Venons-en à l’Evangile qui, à cause des scandales à répétition dans l’Eglise, a fini par poser bien des questions. On reconnait un arbre à ses fruits, un bon arbre donne de bons fruits, un mauvais arbre ne peux pas donner de bons fruits. Ce principe de discernement, tout simple et plein de bon sens, a longtemps constitué comme un socle pour poser un discernement éclairé sur ce qui se vivait en Eglise. Tu te poses des questions sur telle œuvre ou telle communauté, eh bien, comme on reconnait un arbre à ses fruits, regarde ce qui vient de cette œuvre, de cette communauté, si c’est bon, tu peux y aller les yeux fermés ! Oui, mais voilà que les scandales à répétition ont révélé que des communautés qui produisaient pourtant de bons fruits étaient dirigées par des hommes qui, eux, avaient gravement failli. Alors Jésus s’est-il trompé ? Evidemment, non !

Pour comprendre comment on peut tenir la parole de Jésus comme un élément de discernement toujours probant sans nier la réalité des scandales, il me semble qu’il faut faire deux distinctions qui s’enrichissent l’une l’autre.

La 1° distinction, elle est d’ordre théologique. Aucun arbre ne peut grandir et porter du fruit sans être irrigué par la sève.
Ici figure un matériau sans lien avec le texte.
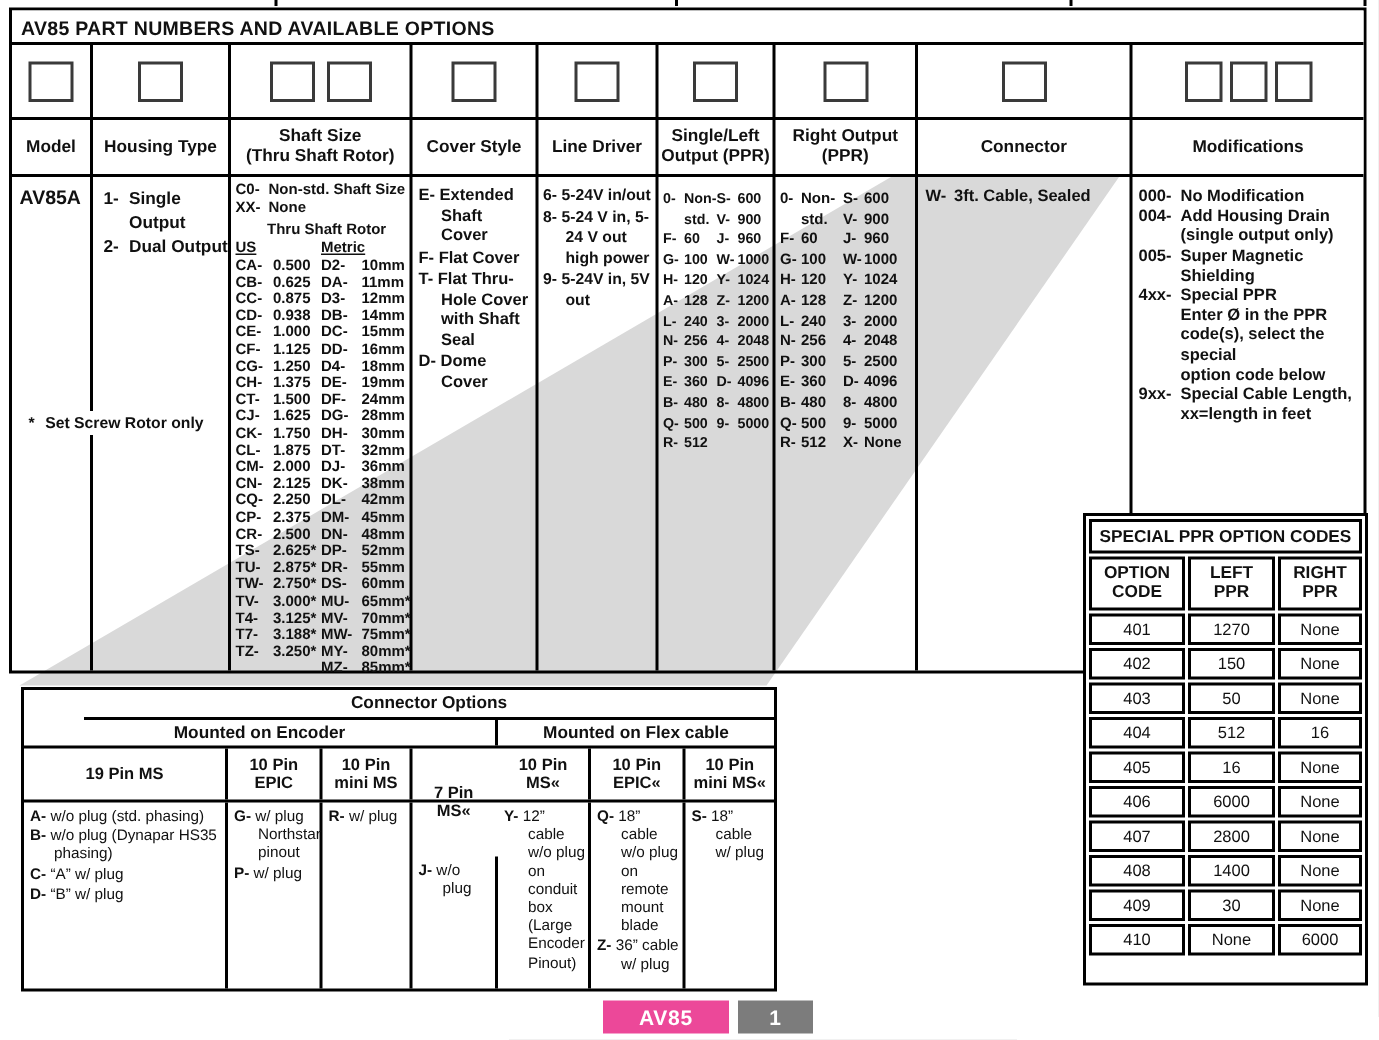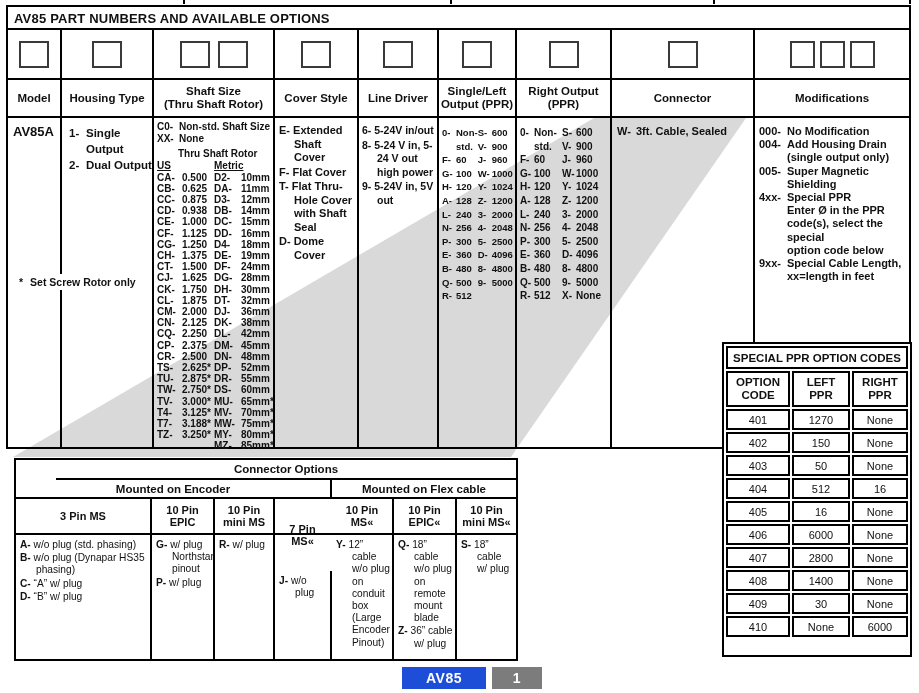--- a/index.html
+++ b/index.html
@@ -724,21 +724,21 @@
   </div>
 
   <div class="cotable">
     <div class="co-title">Connector Options</div>
     <div class="co-groups">
       <div class="co-g">Mounted on Encoder</div>
       <div class="co-g">Mounted on Flex cable</div>
     </div>
     <div class="co-heads">
 
-    <div class="co-h">3 Pin MS</div>
+    <div class="co-h">19 Pin MS</div>
         <div class="co-h">10 Pin EPIC</div>
         <div class="co-h">10 Pin mini MS</div>
         <div class="co-h">7 Pin MS«</div>
         <div class="co-h">10 Pin MS«</div>
         <div class="co-h">10 Pin EPIC«</div>
         <div class="co-h">10 Pin mini MS«</div>
       </div>
     <div class="co-body">
 
     <div class="co-c">
@@ -886,16 +886,16 @@
         <div class="sp-cell">None</div>
       </div>
         <div class="sp-row">
         <div class="sp-cell">410</div>
         <div class="sp-cell">None</div>
         <div class="sp-cell">6000</div>
       </div>
       </div>
   </div>
 
-  <div class="badge badge-av" style="background: #1d4ed8;">AV85</div>
+  <div class="badge badge-av" style="background: #ec4899;">AV85</div>
   <div class="badge badge-pg" style="background: rgb(124, 124, 124);">1</div>
 
 </div>
 
 </body></html>

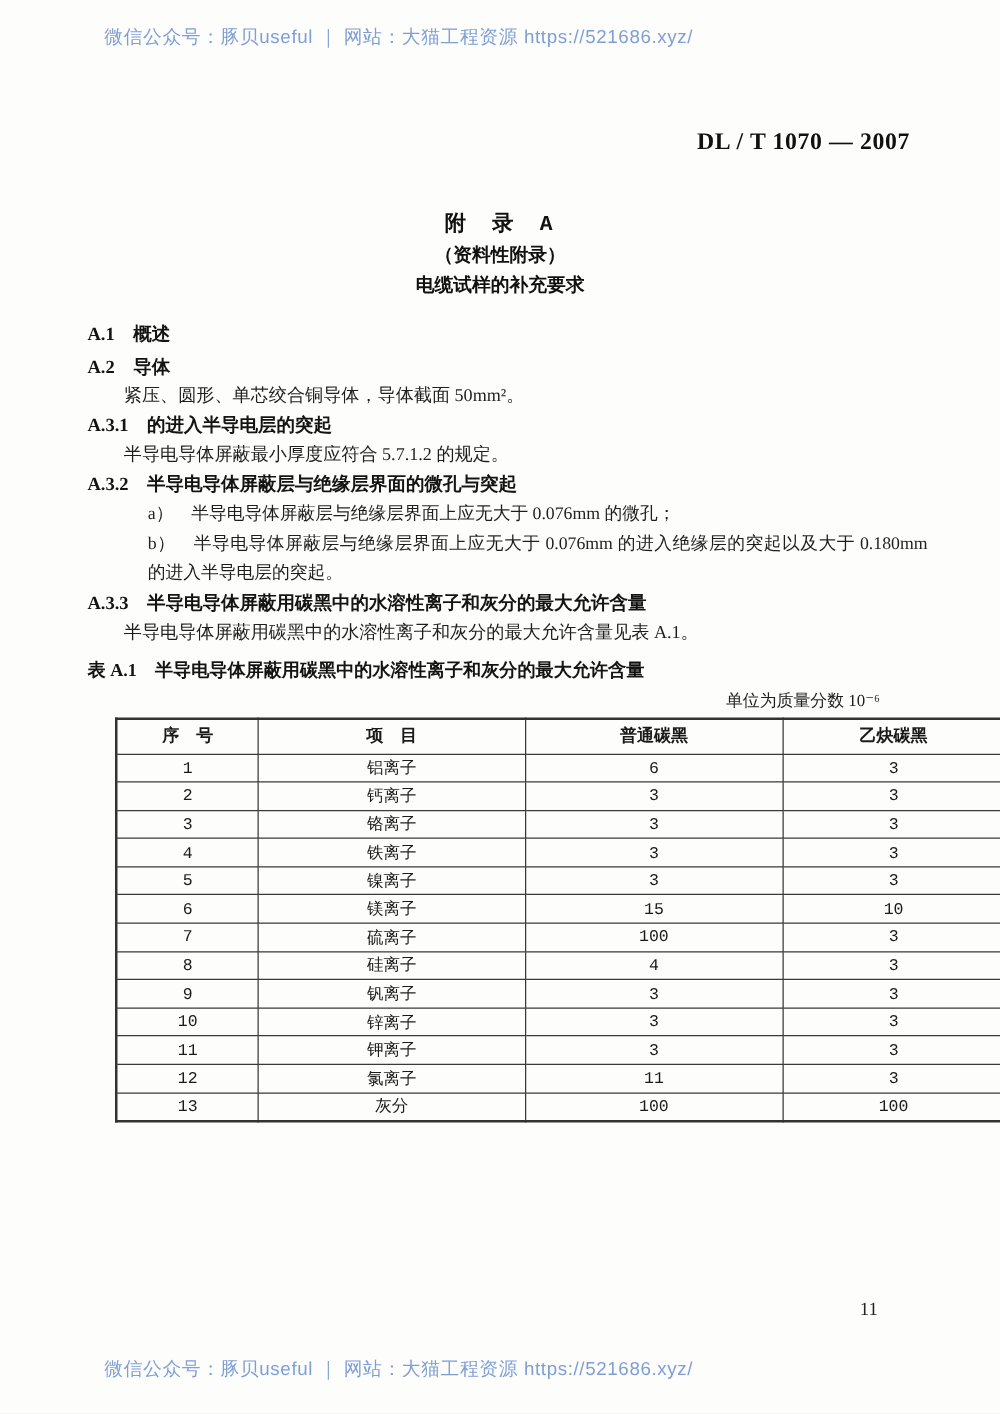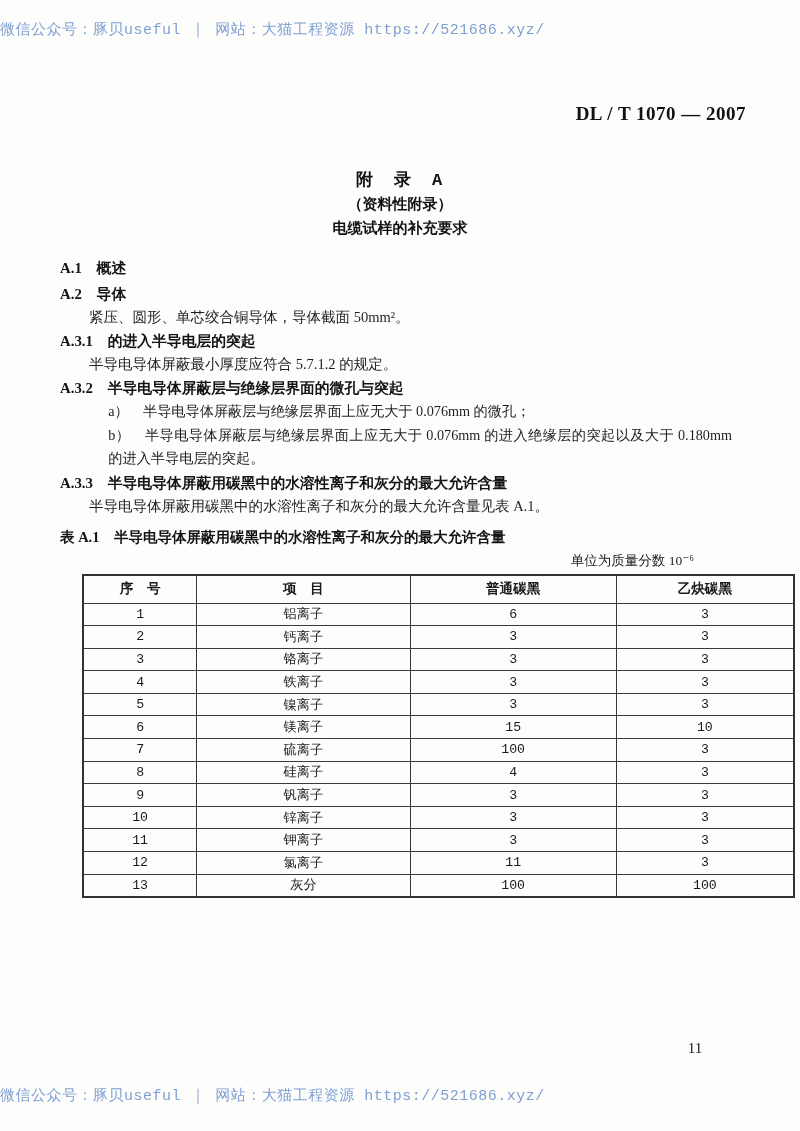--- a/index.html
+++ b/index.html
@@ -14,33 +14,33 @@
     margin: 0 auto;
     background: #fdfdfc;
     color: #1e1e1e;
     font-family: "Liberation Serif", "DejaVu Serif", serif;
     overflow: hidden;
   }
   .watermark {
     position: absolute;
     left: 0;
     width: 638px;
-    text-align: left;
-    font-family: Liberation Mono, monospace;
+    text-align: center;
+    font-family: Liberation Sans, sans-serif;
     font-size: 15px;
     letter-spacing: 0.5px;
     color: #7f9fd4;
   }
   .watermark.top { top: 20px; }
   .watermark.bottom { top: 1086px; }
 
   .doc-code {
     position: absolute;
     top: 103px;
-    right: 54px;
+    right: 72px;
     font-size: 19px;
     font-weight: bold;
     letter-spacing: 0.5px;
     color: #111;
   }
 
   .title-block {
     position: absolute;
     top: 168px;
     left: 0;
@@ -58,21 +58,21 @@
   .title-block .appendix-subtitle,
   .title-block .appendix-heading {
     font-size: 15px;
     font-weight: bold;
     line-height: 24px;
   }
 
   .content {
     position: absolute;
     top: 256px;
-    left: 60px;
+    left: 70px;
     width: 672px;
     font-size: 14.5px;
     text-align: justify;
   }
   .sec-heading {
     font-weight: bold;
     font-size: 14.8px;
     line-height: 24px;
     margin: 0;
     color: #141414;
Il en va de même pour les personnes, aucune personne ne peut grandir en sainteté et porter des fruits spirituels sans être irriguée par la grâce. 

Or c’est par l’Eglise que la grâce vient jusqu’à nous et dans nombre de communautés déviantes, il y a eu comme un orgueil qui a conduit à penser que, dans la communauté, on était en ligne directe avec Dieu sans avoir besoin de l’Eglise, sans devoir tenir compte de sa sagesse établie dans les lois canoniques, sans être soumis à ses responsables, les évêques.

La 2° distinction, elle est d’ordre pratique. Il ne faut pas confondre, l’œuvre et le fondateur. Hélas, nous avons appris à nos dépens que cet amalgame si souvent fait n’a rendu service à personne. En mettant tant de fondateurs sur un piédestal, en ne parlant de certaines communautés que comme la communauté du père untel, en acceptant que certains de ces fondateurs gouvernent comme des potentats indétrônables, nous avons tout simplement falsifié l’Evangile. L’opération vérité, qui a été engagée est douloureuse pour bien des membres de ces communautés, mais salutaire. Elle rendra possible un nouveau printemps pour ces communautés pleines de promesses.

Par l’intercession de Notre Dame de Laghet demandons la grâce d’une foi confiante à l’image d’Abraham ; qu’elle nous obtienne aussi que nous puissions nous ouvrir au travail de cette grâce pour que, à la mesure qui est la nôtre, nous portions de beaux fruits qui rendent gloire à la puissance de Dieu qui accepte de passer à travers les pauvres que nous sommes pour accomplir des merveilles.